_Job item_
Duplicate the stretch from the line containing "Cumhurbaşkanı Tayyip Erdoğan" through the line containing "Süleyman Soylu, Dışişleri", including both of those lines, and copy nothing else from the rows below.

--------

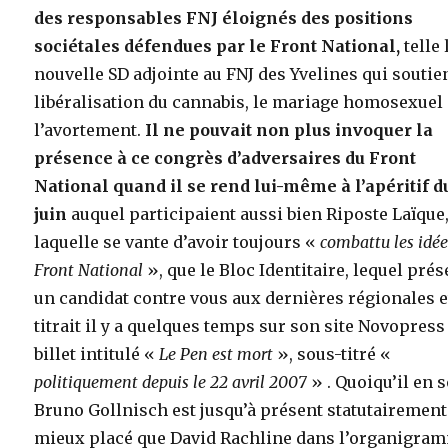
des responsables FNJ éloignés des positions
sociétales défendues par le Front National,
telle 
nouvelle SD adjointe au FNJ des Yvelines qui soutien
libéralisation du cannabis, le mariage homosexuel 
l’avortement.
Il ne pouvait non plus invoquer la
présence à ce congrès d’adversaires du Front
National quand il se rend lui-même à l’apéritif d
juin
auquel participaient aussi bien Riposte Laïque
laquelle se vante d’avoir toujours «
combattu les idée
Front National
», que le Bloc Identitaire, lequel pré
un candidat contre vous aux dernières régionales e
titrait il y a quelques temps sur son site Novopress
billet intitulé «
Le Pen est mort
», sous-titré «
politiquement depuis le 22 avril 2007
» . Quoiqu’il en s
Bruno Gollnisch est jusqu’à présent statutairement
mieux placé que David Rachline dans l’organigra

--------

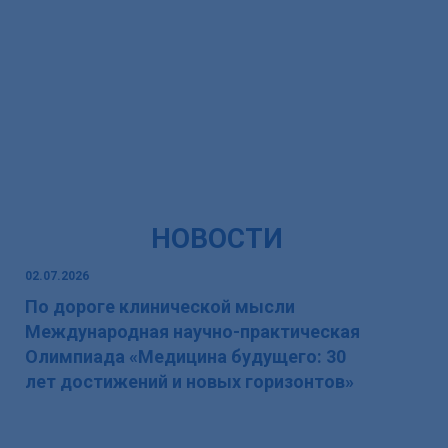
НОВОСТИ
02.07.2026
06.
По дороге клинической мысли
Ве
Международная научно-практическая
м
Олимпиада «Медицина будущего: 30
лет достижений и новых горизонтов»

--------

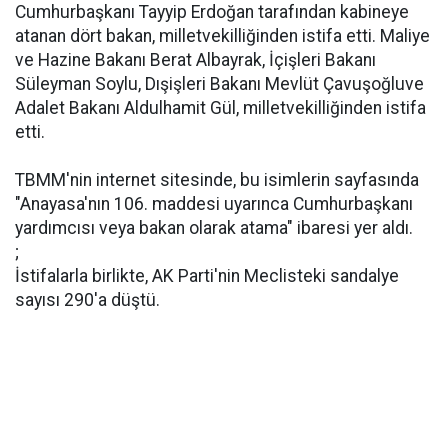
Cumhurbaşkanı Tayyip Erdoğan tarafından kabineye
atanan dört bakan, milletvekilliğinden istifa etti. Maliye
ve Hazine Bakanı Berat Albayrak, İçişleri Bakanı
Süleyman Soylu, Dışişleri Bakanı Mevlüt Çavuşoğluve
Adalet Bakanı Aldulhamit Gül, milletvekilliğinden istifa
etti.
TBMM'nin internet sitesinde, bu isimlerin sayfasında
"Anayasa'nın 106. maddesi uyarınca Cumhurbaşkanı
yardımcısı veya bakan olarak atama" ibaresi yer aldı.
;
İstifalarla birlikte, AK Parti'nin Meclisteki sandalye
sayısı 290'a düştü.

--------

_Your response_
Cumhurbaşkanı Tayyip Erdoğan tarafından kabineye
atanan dört bakan, milletvekilliğinden istifa etti. Maliye
ve Hazine Bakanı Berat Albayrak, İçişleri Bakanı
Süleyman Soylu, Dışişleri Bakanı Mevlüt Çavuşoğluve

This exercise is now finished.